From: Nick Piggin <nickpiggin@yahoo.com.au>
To: Paul Jackson <pj@sgi.com>
Cc: akpm@linux-foundation.org, menage@google.com,
linux-kernel@vger.kernel.org, dino@in.ibm.com, cpw@sgi.com,
mingo@elte.hu
Subject: Re: [PATCH] cpuset and sched domains: sched_load_balance flag
Date: Sun, 30 Sep 2007 13:34:59 +1000 [thread overview]
Message-ID: <200709301335.00441.nickpiggin@yahoo.com.au> (raw)

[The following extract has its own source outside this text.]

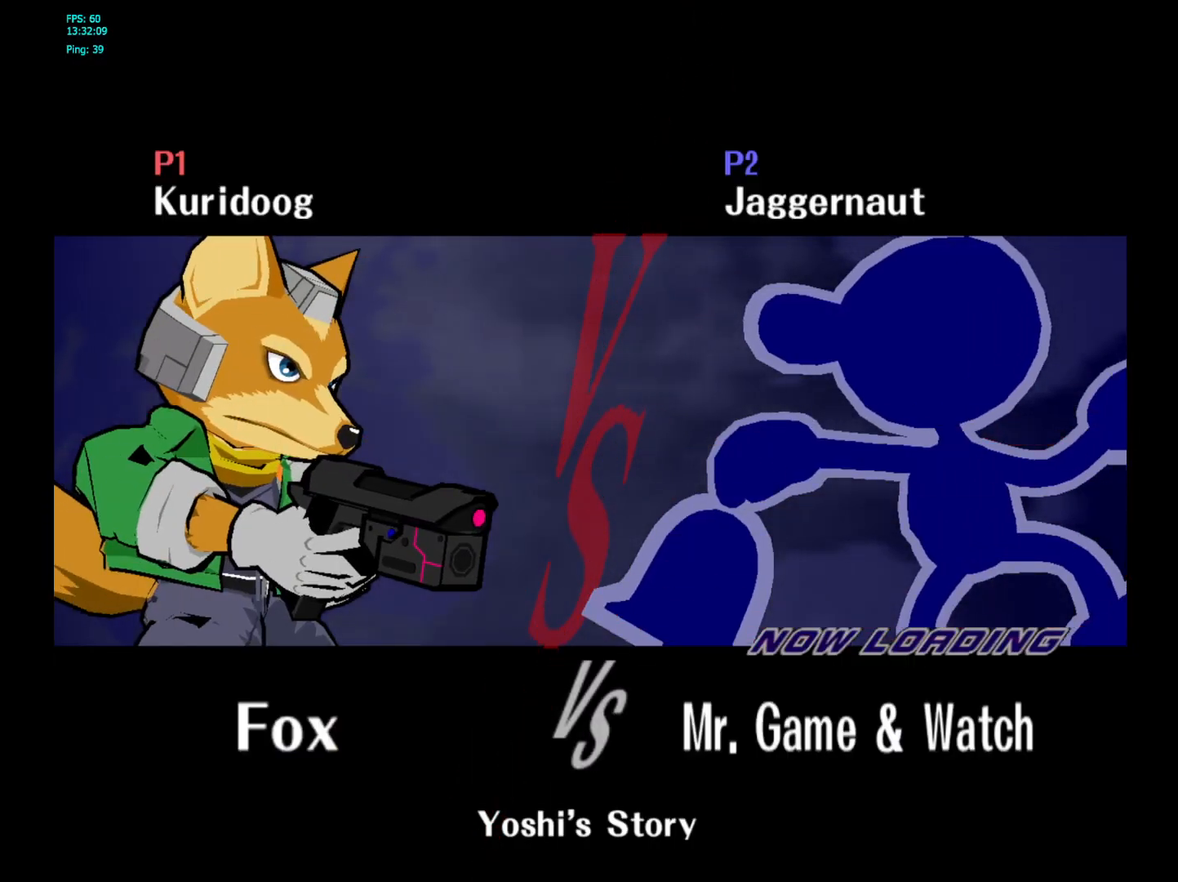
{"dt_ms": 500, "buttons": [], "left_stick": "center", "right_stick": "center", "events": []}
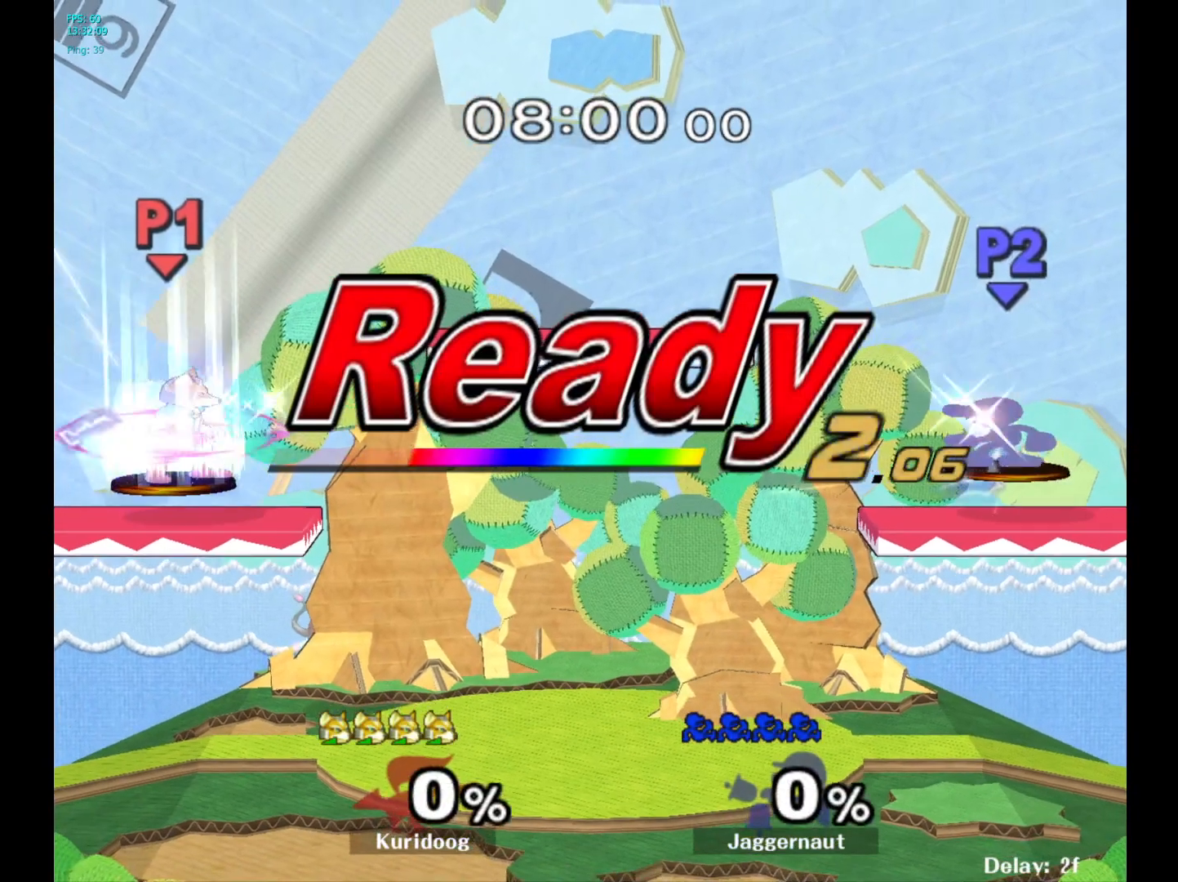
{"dt_ms": 500, "buttons": [], "left_stick": "center", "right_stick": "center", "events": []}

In-Reply-To: <20070930110753.19b03388.pj@sgi.com>
On Monday 01 October 2007 04:07, Paul Jackson wrote:
> Nick wrote:
> > The user should just be able to specify exactly the partitioning of
> > tasks required, and cpusets should ask the scheduler to do the best
> > job of load balancing possible.
>
> If the cpusets which have 'sched_load_balance' enabled are disjoint
> (their 'cpus' cpus_allowed masks don't overlap) then you get exactly
> what you're asking for. In that case there is exactly one sched domain
> for the 'cpus' allowed by each cpuset that has sched_load_balanced
> enabled.
But you could do that just by having the current cpuset scheme able
to properly partition the system. You can't (easily) do this now because
you have so many tasks in the root cpuset that it is impossible to know
whether or not you actually want to load balance them.
You would do this by creating partitioning cpusets which carve up the
root cpuset (basically -- have multiple roots).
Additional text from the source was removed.